■ **Given exercise 1**
Count the lines of the records below that contain the string "clef", and reply with the number only.

--- begin Excerpted passage ---

Dad brought us out for shopping.Not productive thou.
A little kid choked in the shopping mall.
In fact,I don't know what happened.
There was crowd and the child's dad was shouting his name.
The kid became so weak all in sudden.
Me,called myself student nurse
didn't stand up to do something.
I was freaked out.
What happened to me?
I just stood there and watched.
No,I didn't even dare to look at him
The kid cried after his dad did something
My dad asked me,could it be asthma?
ain't you nurse should do something?
I didn't dare to admit,I was very terrified...indeed.
Can I call myself a nurse then?
I know,if this is a test,I've failed entirely...
Lord,what is the message behind this?
When my aunt fell sick last time,
I didn't dare to visit her
I heard the illness has turned her into a very horrible state
Then I know
I'm afraid of illness
Today's incident makes me realized that
I'm so afraid of dealing with life/death
The fear is deeper than I ever realized...
Lord,I lift my fear to You.

--- end Excerpted passage ---

■ **Given exercise 2**
Answer these questions about the post on the choking incident:
(a) Where did the little kid choke?
(b) What did the dad ask the writer the cause could be?
(c) Which relative did the writer not dare to visit when she fell sick?

--- begin Data rows ---

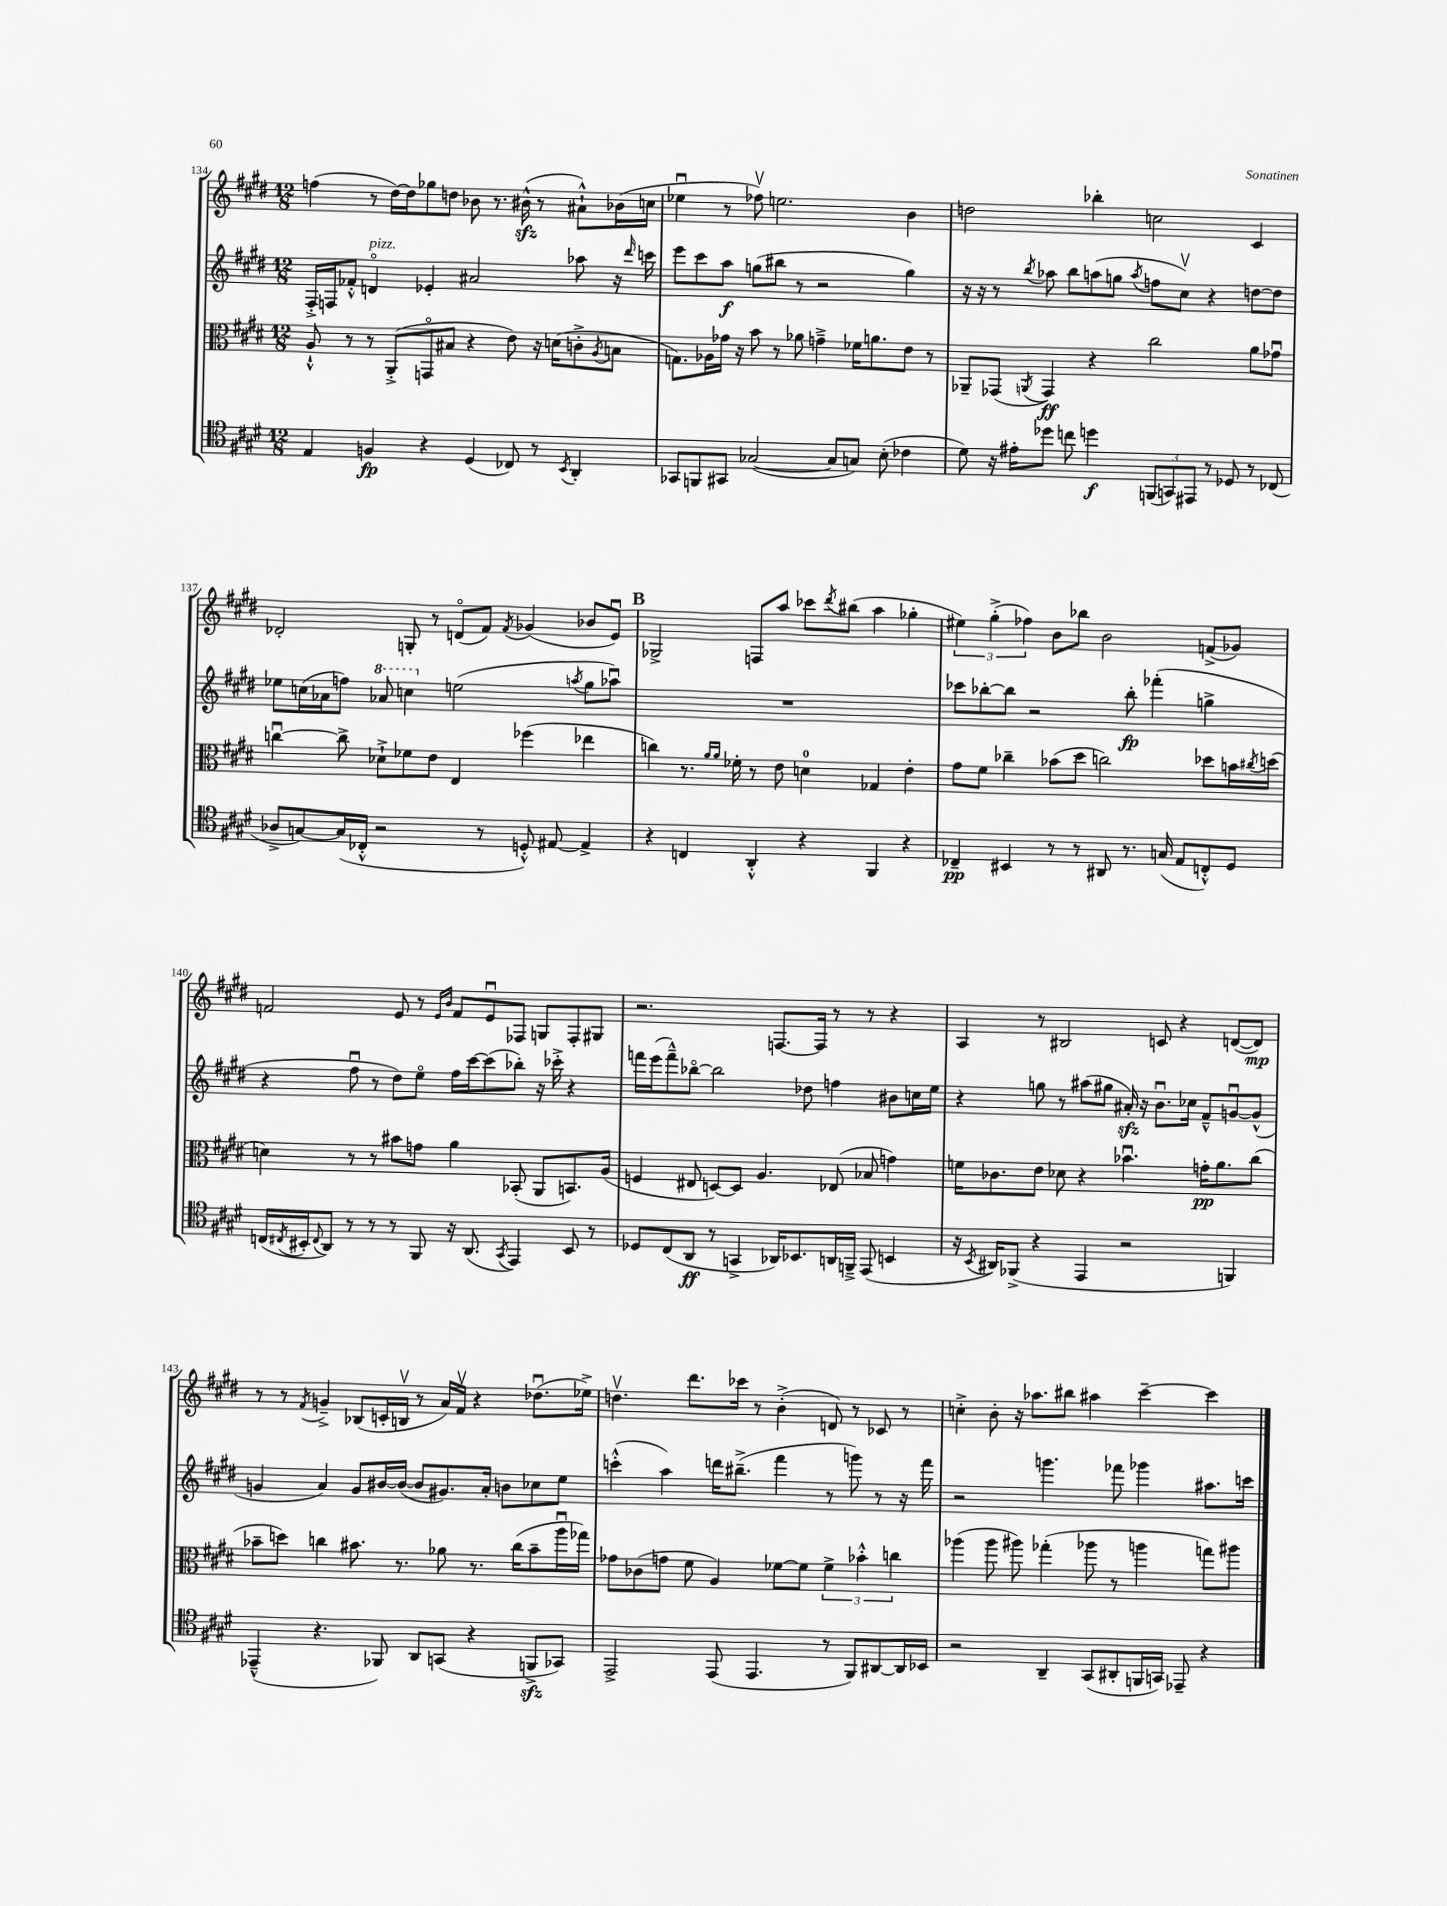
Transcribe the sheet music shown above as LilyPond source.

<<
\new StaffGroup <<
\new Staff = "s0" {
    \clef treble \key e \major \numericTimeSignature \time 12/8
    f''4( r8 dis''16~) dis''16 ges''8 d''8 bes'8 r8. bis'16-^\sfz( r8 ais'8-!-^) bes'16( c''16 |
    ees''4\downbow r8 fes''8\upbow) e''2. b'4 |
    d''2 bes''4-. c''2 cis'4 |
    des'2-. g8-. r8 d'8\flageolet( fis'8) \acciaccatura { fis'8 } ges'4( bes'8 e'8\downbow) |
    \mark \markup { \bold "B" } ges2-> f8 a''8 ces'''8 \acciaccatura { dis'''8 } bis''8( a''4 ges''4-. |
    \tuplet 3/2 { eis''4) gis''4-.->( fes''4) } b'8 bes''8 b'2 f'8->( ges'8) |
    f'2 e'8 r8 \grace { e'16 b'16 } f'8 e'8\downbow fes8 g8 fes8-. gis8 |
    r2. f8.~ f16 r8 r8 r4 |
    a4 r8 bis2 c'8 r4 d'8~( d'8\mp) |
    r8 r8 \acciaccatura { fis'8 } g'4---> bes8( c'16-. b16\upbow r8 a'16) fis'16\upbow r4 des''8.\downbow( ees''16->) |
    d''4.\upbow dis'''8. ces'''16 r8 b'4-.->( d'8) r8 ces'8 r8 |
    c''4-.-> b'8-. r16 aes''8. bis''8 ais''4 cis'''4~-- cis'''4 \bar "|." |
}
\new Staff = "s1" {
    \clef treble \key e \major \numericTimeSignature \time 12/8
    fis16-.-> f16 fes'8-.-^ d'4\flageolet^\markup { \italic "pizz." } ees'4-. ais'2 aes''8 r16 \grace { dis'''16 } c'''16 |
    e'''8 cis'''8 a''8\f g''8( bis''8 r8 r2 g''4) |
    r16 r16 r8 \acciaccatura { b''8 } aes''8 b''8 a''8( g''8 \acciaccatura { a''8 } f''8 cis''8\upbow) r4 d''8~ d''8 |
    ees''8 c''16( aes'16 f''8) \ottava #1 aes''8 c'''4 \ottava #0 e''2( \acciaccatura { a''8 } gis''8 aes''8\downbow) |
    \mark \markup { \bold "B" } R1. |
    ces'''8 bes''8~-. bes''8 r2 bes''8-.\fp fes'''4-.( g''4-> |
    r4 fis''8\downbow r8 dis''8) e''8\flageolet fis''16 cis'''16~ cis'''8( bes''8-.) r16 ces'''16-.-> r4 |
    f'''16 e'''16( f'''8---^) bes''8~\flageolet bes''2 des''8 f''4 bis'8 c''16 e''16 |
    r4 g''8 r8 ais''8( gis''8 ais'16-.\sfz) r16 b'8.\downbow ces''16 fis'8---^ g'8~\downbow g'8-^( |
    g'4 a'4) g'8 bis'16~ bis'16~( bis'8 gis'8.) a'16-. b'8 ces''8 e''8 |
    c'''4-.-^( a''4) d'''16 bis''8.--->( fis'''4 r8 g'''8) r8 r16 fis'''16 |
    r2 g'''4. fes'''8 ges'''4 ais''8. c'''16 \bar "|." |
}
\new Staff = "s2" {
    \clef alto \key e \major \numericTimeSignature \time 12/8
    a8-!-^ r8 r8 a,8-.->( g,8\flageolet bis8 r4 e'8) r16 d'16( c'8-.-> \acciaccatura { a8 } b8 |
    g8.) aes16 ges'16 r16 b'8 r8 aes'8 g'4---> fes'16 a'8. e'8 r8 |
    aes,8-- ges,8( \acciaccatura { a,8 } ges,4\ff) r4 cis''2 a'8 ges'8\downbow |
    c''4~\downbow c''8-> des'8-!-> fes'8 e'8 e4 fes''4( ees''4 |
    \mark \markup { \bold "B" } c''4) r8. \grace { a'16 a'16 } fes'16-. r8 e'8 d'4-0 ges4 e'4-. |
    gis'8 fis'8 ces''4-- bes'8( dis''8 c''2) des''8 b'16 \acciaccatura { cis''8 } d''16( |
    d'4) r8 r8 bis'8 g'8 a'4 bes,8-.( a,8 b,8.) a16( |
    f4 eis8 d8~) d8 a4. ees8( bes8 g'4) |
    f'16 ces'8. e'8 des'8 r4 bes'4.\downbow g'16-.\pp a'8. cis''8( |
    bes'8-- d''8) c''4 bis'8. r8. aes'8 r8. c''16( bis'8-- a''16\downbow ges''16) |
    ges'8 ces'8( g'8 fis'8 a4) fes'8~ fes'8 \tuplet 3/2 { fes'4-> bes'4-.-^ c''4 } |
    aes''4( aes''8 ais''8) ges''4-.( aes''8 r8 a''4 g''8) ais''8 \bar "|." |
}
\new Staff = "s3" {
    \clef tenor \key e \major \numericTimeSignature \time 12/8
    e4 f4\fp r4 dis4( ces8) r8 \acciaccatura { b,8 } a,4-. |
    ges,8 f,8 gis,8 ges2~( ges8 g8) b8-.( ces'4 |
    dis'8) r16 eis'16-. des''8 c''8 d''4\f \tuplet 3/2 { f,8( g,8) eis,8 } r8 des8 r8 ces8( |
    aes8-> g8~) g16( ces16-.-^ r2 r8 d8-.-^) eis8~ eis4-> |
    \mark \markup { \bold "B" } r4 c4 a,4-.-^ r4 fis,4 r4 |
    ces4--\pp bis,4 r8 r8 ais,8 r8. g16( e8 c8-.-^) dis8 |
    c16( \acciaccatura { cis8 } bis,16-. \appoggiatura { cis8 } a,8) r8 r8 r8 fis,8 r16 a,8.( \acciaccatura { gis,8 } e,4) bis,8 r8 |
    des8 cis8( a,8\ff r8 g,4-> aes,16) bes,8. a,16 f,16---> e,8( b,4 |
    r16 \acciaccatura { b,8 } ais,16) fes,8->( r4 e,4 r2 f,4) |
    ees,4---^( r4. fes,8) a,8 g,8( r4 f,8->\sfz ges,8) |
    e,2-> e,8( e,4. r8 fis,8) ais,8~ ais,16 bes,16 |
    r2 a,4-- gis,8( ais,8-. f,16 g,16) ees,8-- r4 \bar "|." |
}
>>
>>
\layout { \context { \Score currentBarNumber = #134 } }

--- end Data rows ---
--- begin Data rows ---

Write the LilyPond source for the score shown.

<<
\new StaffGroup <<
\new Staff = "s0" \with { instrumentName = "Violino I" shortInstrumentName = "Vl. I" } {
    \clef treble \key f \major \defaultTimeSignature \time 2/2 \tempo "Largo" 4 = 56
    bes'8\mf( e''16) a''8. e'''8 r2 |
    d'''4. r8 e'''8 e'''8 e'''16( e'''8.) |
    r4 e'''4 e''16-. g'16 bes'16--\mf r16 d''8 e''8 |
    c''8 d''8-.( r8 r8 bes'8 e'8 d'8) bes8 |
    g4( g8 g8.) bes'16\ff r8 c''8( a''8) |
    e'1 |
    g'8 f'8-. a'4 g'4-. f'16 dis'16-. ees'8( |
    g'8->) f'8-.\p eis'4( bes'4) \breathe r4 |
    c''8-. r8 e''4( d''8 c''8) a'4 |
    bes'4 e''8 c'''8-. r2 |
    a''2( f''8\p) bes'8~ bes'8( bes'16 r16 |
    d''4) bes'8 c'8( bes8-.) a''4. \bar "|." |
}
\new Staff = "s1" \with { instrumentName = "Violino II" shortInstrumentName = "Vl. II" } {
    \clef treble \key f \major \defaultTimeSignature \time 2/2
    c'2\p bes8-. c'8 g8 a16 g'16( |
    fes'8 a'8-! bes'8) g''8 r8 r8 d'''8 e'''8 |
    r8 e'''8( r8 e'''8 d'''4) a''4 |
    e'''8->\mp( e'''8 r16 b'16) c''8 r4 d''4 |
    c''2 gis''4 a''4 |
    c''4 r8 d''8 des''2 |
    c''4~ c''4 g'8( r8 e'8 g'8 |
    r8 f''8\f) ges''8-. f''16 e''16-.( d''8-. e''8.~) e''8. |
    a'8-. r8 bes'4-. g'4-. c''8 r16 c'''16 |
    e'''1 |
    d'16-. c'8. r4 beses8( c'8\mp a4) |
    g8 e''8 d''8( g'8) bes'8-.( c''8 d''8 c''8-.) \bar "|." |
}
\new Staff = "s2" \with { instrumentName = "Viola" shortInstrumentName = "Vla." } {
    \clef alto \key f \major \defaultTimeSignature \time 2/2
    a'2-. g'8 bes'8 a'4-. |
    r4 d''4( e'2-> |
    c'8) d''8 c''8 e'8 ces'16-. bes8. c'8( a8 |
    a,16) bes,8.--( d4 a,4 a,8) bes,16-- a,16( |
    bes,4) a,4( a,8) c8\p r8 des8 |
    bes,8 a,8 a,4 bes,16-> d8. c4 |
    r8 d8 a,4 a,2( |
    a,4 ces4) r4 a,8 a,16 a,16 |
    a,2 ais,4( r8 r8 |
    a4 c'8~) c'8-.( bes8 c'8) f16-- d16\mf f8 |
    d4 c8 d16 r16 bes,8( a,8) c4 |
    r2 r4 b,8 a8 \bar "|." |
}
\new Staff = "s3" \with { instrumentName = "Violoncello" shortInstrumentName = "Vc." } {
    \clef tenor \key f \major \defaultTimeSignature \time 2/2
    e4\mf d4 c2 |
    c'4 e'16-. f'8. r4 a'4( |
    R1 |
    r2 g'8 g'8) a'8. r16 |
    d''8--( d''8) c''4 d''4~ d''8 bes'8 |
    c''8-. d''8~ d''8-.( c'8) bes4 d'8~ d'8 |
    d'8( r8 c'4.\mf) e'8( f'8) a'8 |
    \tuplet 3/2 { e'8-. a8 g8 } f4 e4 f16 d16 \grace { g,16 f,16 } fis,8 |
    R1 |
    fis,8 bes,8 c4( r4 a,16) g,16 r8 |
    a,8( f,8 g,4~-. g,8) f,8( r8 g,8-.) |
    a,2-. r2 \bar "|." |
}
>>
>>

--- end Data rows ---

■ **Full solution 1**
8

■ **Full solution 2**
(a) In the shopping mall.
(b) Asthma.
(c) The writer's aunt.